9. In the structure analysis apparatus according to claim 6, the void output unit outputs the boundaries of the connected voids and also outputs the edge lines of each Voronoi polyhedron; outputs the boundaries of the connected voids without outputting the edge lines of each Voronoi polyhedron; A structure analysis apparatus characterized by selectively outputting the above.

10. In the structure analysis apparatus according to claim 6, the object to be analyzed is a polymer. A structure analysis apparatus characterized by this.
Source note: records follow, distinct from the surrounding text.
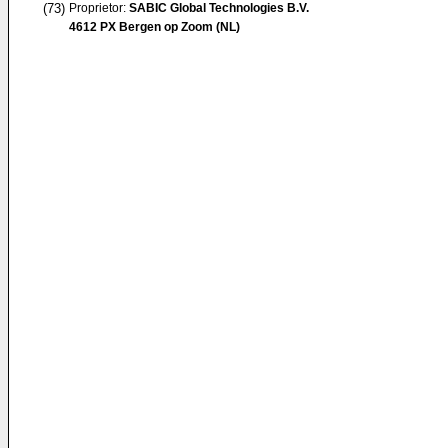
(73)
Proprietor:
SABIC Global Technologies B.V.
4612 PX Bergen op Zoom (NL)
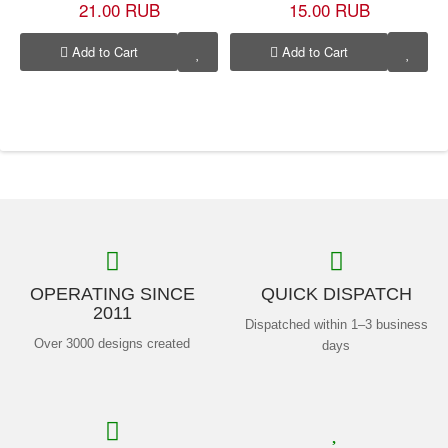
21.00 RUB
15.00 RUB
Add to Cart
Add to Cart
OPERATING SINCE
QUICK DISPATCH
2011
Dispatched within 1–3 business
Over 3000 designs created
days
11. A program that causes a computer to function as a structural analysis device, a space division unit that divides a space to be analyzed into Voronoi polyhedra centered on the coordinate points of each atom in a molecule, using data on the atomic positions held in a memory, an atomic occupancy rate calculation unit that calculates, as Va / Vv, which is the ratio of the effective atomic sphere volume Va based on the radii of the atoms included in the Voronoi polyhedron and the volume Vv of the Voronoi polyhedron, the occupancy rate of the atoms in each Voronoi polyhedron divided by the space division unit, and holds it in the memory, a void identification unit that leaves the Voronoi polyhedra for which Va / Vv is equal to or less than a preset threshold value, and connects adjacent ones among the remaining Voronoi polyhedra to identify voids and store them in storage, and a void output unit that outputs, in an overlapping manner, the atoms constituting the molecule, the bonds between the atoms, and the regions corresponding to the voids identified by the void identification unit, a program for causing the above to function.